The federal and provincial governments should immediately waive the requirement or extend the deadline for low-income Canadians to continue to receive benefits. This is a simple solution that would cost very little but prevent a lot of hardship for the most vulnerable.
Community organizations, volunteers, and Canadians for Tax Fairness have urged the federal government to extend the tax filing deadline for low incomes—as has NDP Revenue Critic Matthew Green, whose office also helps thousands of their constituents complete their tax forms—but there’s been no response yet.
The Canada Revenue Agency should also consider ways to improve how it processes Canadians’ taxes and delivers these critical benefits. It doesn’t really make sense for governments to require low-income recipients to fill out complicated tax forms—and to end their benefits if they don’t—when the CRA already has much of the information it needs to fill out these forms itself.
For low income seniors, the CRA already has most of the information needed to determine if these individuals continue to qualify for their benefits. For those on social assistance or workers’ compensation, the CRA already has information from provinces reporting how much each individual has received. As we’ve argued for years, the CRA should send out pre-filled preliminary tax forms for these groups and others, relieving them of the annual tax filing burden as many other countries already do.
Moving to an automatic tax assessment system would save Canadians the collective $5 billion plus we spend on filing our taxes each year—and would enable community organizations to get even more people to file their tax forms and receive benefits.
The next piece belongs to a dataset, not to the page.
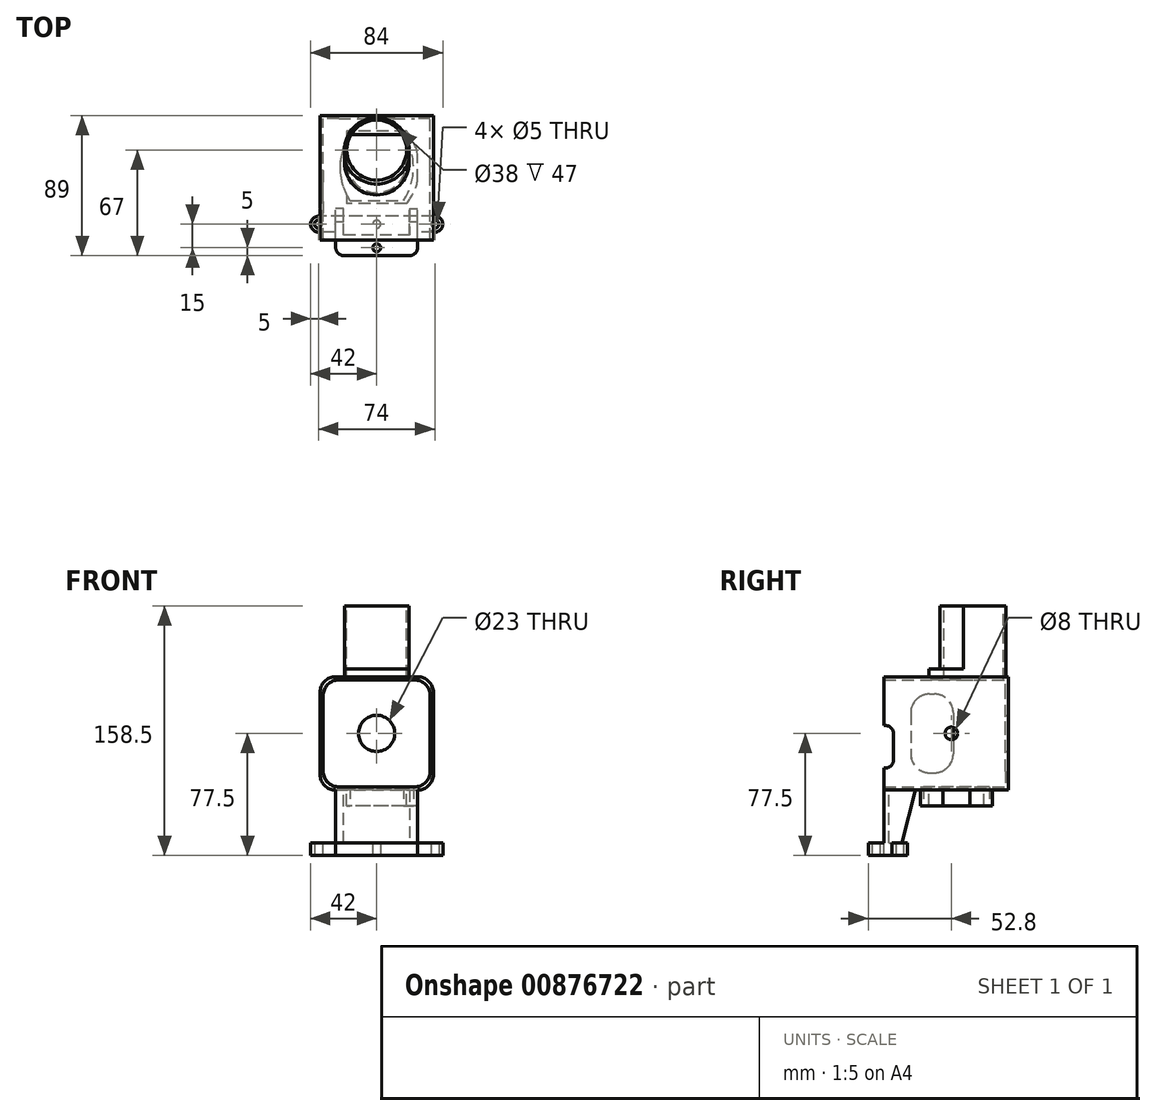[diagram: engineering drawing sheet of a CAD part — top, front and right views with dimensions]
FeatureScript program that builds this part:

About one in 10 Canadians, and a much higher share of vulnerable people don’t file their taxes every year and so don’t receive these benefits.
Federal and provincial governments must act now to waive the tax filing requirement for low-income individuals to receive the benefits they need to survive—but we should also consider longer-term reforms to our tax system so it operates better for all Canadians through both good and difficult times ahead.
Toby Sanger is director of Canadians for Tax Fairness and a past volunteer at community tax clinics.